Iasson Karafyllis is professor in the department of mathematics, NTUA, Greece. He is a coauthor (with Z.-P. Jiang) of Stability and Stabilization of Nonlinear Systems (Springer, 2011) and a coauthor (with M. Krstic) of Predictor Feedback for Delay Systems: Implementations and Approximations (Birkhäuser, 2017) and Input-to-State Stability for PDEs (Springer, 2019). He has been an associate editor for the International Journal of Control and for the IMA Journal of Mathematical Control and Information since 2013 and for Systems and Control Letters and Mathematics of Control, Signals, and Systems since 2019. His research interests include mathematical control theory and nonlinear systems theory.

Miroslav Krstic is distinguished professor of mechanical and aerospace engineering and senior associate vice chancellor for research, holds the Alspach endowed chair, and is the founding director of the Cymer Center for Control Systems and Dynamics at the University of California, San Diego.
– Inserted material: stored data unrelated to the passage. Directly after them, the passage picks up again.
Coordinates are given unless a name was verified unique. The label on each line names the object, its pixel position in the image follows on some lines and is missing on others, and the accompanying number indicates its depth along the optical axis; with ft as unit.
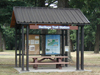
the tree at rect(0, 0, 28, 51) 60.95
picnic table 45.50
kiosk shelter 42.73
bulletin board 46.88
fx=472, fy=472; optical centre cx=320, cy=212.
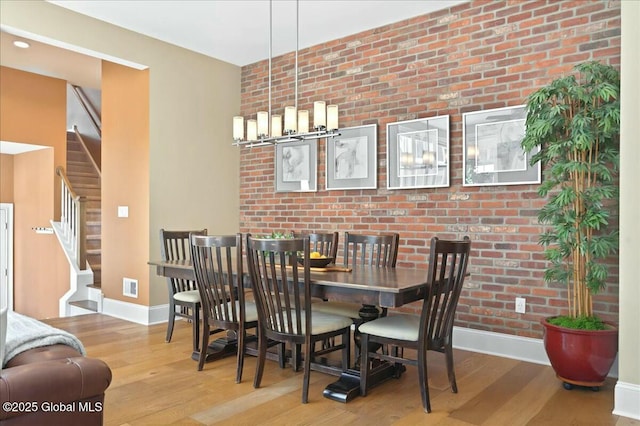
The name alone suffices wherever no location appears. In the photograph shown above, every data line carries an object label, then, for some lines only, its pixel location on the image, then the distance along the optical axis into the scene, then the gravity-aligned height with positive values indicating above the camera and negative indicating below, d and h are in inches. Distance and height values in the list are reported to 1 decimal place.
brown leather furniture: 56.4 -22.1
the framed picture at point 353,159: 179.0 +20.7
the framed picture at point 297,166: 198.5 +19.7
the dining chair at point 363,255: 139.7 -13.7
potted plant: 115.7 +2.4
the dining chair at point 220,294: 123.0 -22.6
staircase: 243.6 +12.9
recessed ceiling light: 201.5 +72.7
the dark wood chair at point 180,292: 145.2 -26.7
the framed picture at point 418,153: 159.9 +20.5
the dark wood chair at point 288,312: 108.4 -24.2
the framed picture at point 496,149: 143.3 +19.6
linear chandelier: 134.9 +25.8
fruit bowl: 132.9 -14.2
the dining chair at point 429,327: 105.7 -27.2
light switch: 198.7 +0.3
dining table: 103.7 -18.1
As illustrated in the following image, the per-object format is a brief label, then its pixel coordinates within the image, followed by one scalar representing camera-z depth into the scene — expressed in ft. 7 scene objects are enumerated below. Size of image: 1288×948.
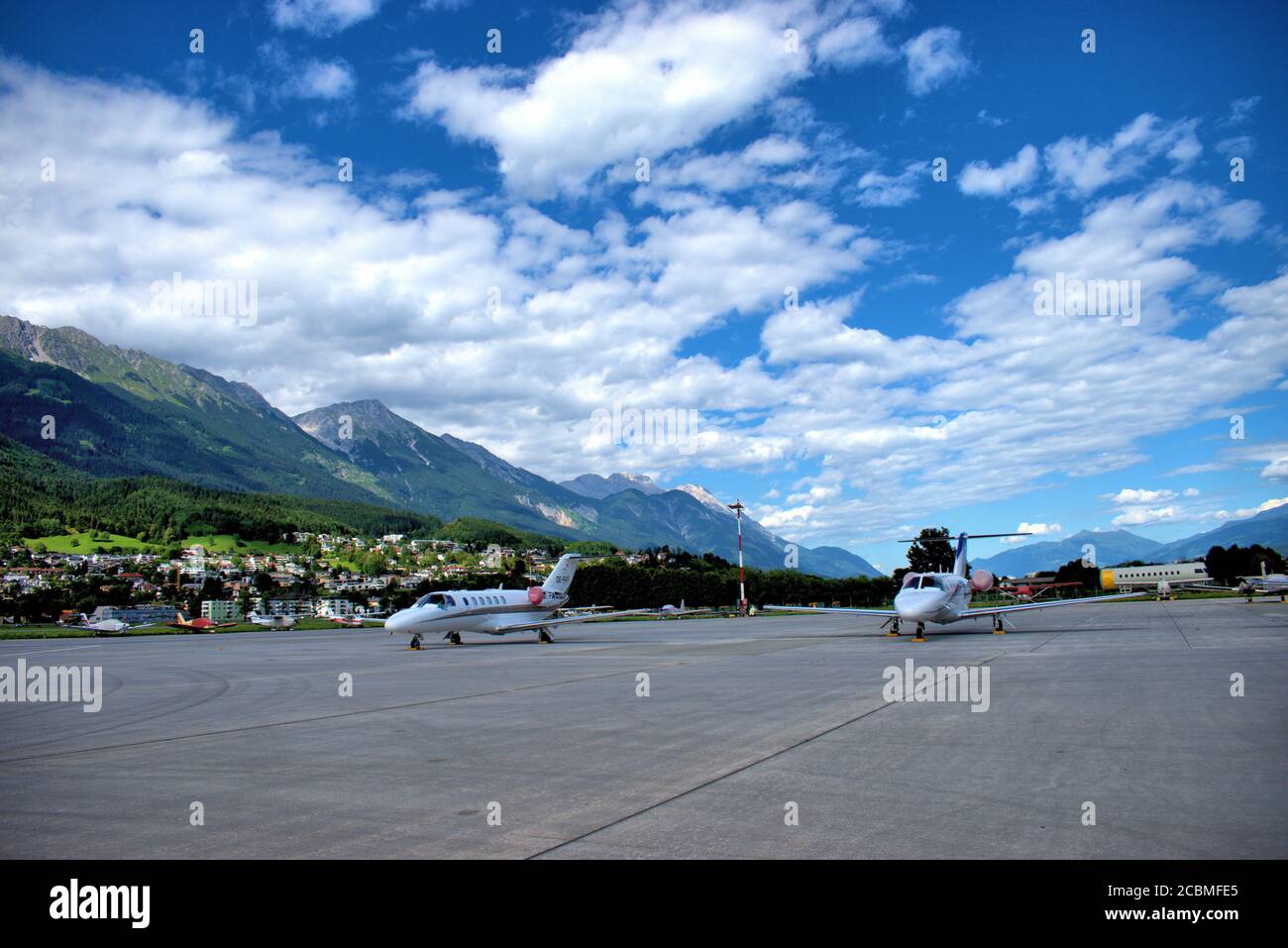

He is Fellow of SIAM, IEEE, IFAC, ASME, AAAS, IET, AIAA (AF), and the Serbian Academy of Sciences and Arts. His awards include the SIAM Reid Prize, Bellman, Oldenburger, Ragazzini, Chestnut, Paynter, Nyquist Lecture, IFAC Nonlinear Control, IFAC Ruth Curtain DPS, Axelby, and Schuck (1996 and 2019). He is editor-in-chief of IEEE Transactions on Automatic Control (2026-) and has served as editor-in-chief of Systems and Control Letters (2018-2025) and as senior editor of Automatica (2025-). Krstic has coauthored 19 books on adaptive, nonlinear, and stochastic control; extremum seeking; control of PDE systems including turbulent flows; and control of delay systems.